On touche ici à la question des prix des médicaments dits « matures », c’est-à-dire développés il y a un certain temps et dont les prix sont donc plus bas. Auditionné par la commission d’enquête, l’ancien ministre de la Santé, Xavier Bertrand avait jugé que les pénuries s’expliquaient en partie par les prix « trop bas » pratiqués en France. « Nous avons des labos qui ne sont pas par nature des philanthropes. Où est-ce qu’ils mettent le médicament en priorité ? Là où c’est le plus rémunérateur pour eux […] Nous sommes devenus trop peu chers par rapport à d’autres pays ». Il préconisait de « rétablir une nouvelle politique de prix et de cibler les questions de rémunération des laboratoires en fonction des médicaments qu’on aura estimé comme stratégiques et en fonction de la nature des entreprises qui sont de nature à accueillir ces relocalisations ».

La commission a relevé, quant à elle, que la Suisse ou l’Allemagne, qui pratiquent des prix supérieurs à la France, sont aussi touchés par des pénuries importantes.

En juin dernier, à quelques encablures de la fin des travaux de la commission, le ministère de la Santé publiait une liste de 450 médicaments jugés « essentiels », avec l’obligation pour les industries à garantir des stocks pour au moins quatre mois. Une liste « incomplète », estime la commission d’enquête, qui appelle à la retravailler avec « plus de transparence. »

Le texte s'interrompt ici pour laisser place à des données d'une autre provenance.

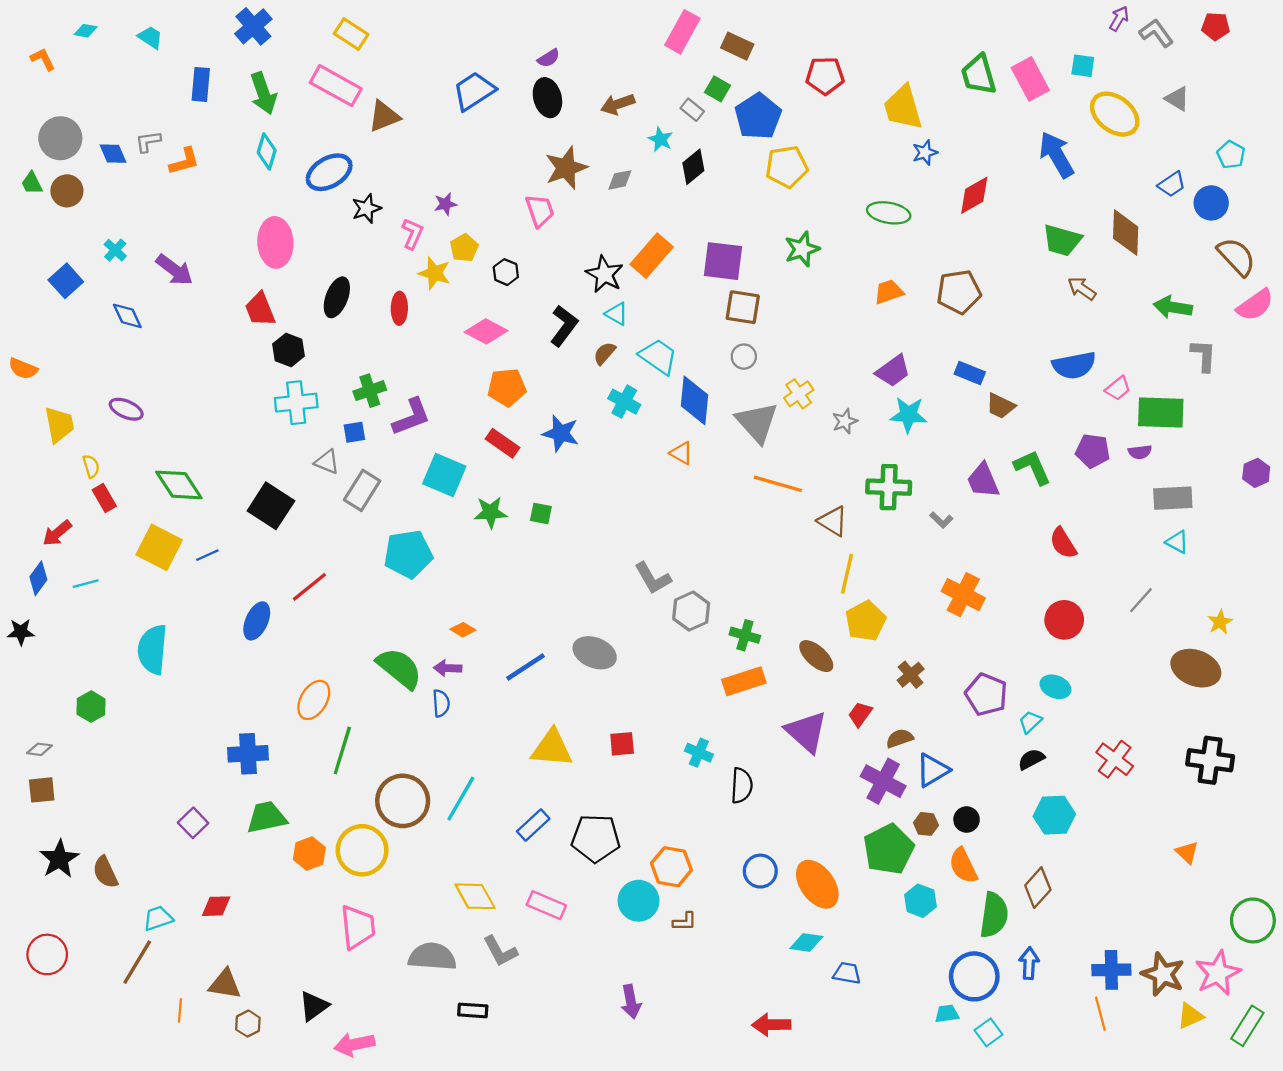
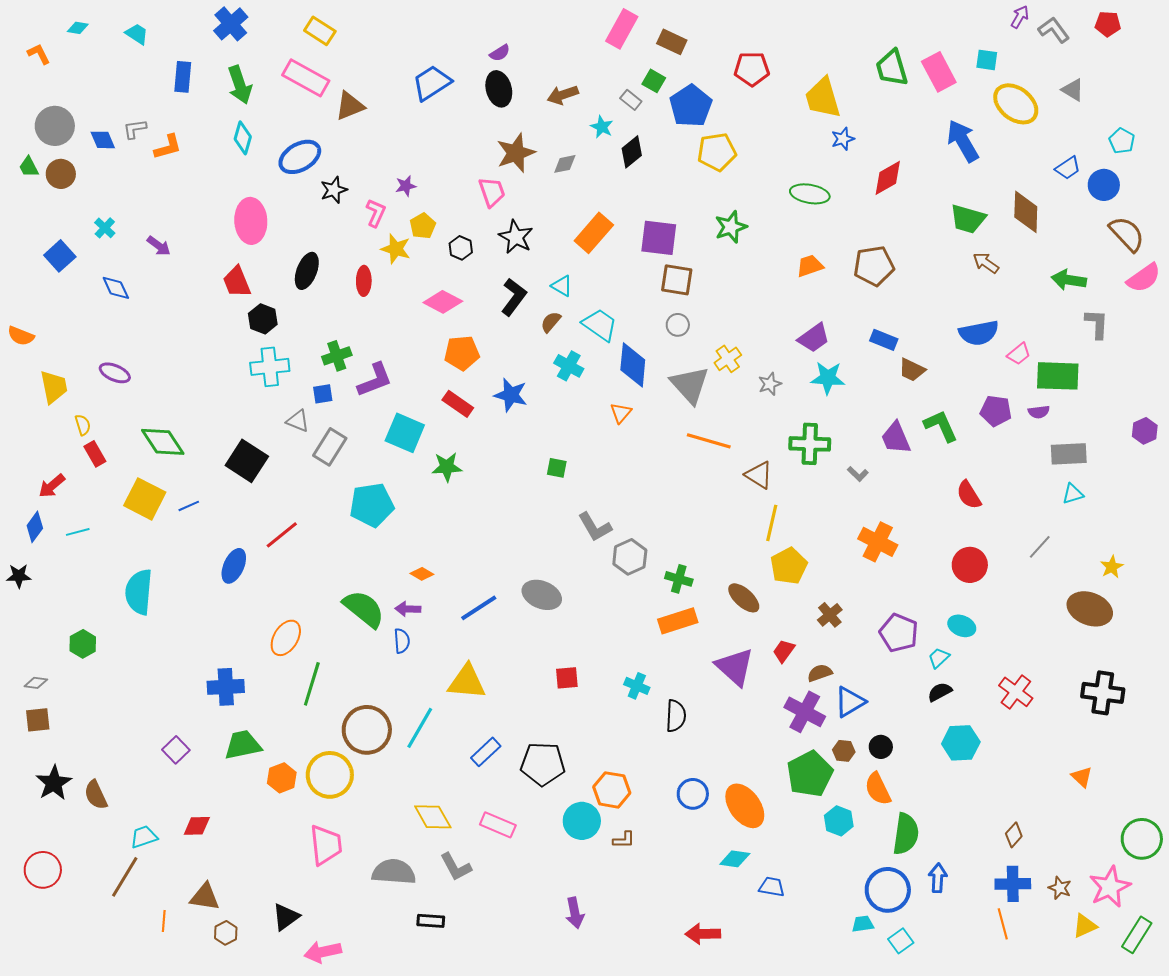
purple arrow: (174, 270) -> (159, 246), size x0.7
black star: (605, 274) -> (516, 237), moved
orange triangle: (681, 453) -> (621, 413), turned 40
green square: (541, 513) -> (557, 468), moved
cyan triangle: (1177, 542) -> (1073, 494), turned -45
yellow triangle: (552, 748) -> (467, 682), moved
brown diamond: (1038, 888) -> (1014, 835), moved, size x0.7
brown star: (1163, 974) -> (1060, 888), size x0.6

Enfin, la commission d’enquête a aussi voulu mettre sur la table la question des aides aux entreprises de l’industrie pharmaceutique, pas suffisamment conditionnées d’après la présidente et la rapporteure. Elles avaient rencontré des difficultés, « et c’est un euphémisme », pour obtenir de Bercy des documents permettant d’évaluer le volet concernant l’industrie pharmaceutique du crédit impôt – recherche (CIR).

Crédits impôt – recherche : la conditionnalité des aides

« Au bout de nombreuses relances et même menaces, nous avons obtenu une liasse de Bercy qu’il a ensuite fallu décoder », avait relaté Laurence Cohen, en donnant un chiffre de 710 millions d’euros de CIR qui vont annuellement à l’industrie pharmaceutique. « Le secteur pharmaceutique est l’un des principaux bénéficiaires d’incitations fiscales et d’aides publiques en France, et notamment le second bénéficiaire du crédit d’impôt recherche (10 % du montant total, soit 710 millions d’euros). Pourtant, l’effort colossal que représente le CIR pour les finances publiques n’a pas empêché les délocalisations, et n’a pas non plus réussi à ancrer la production en France de médicaments innovants développés grâce au crédit d’impôt », détaille la commission qui au cours de son enquête a relevé « des pratiques d’optimisation du CIR hautement contestables ».

Pour y remédier, les sénateurs préconisent notamment « de réorienter les aides publiques vers la production en France de médicaments essentiels plutôt que vers la seule innovation et de systématiser le recours aux conditionnalités selon des critères tel que la pérennité de la présence industrielle, localisation de la propriété intellectuelle, ou l’approvisionnement du marché français.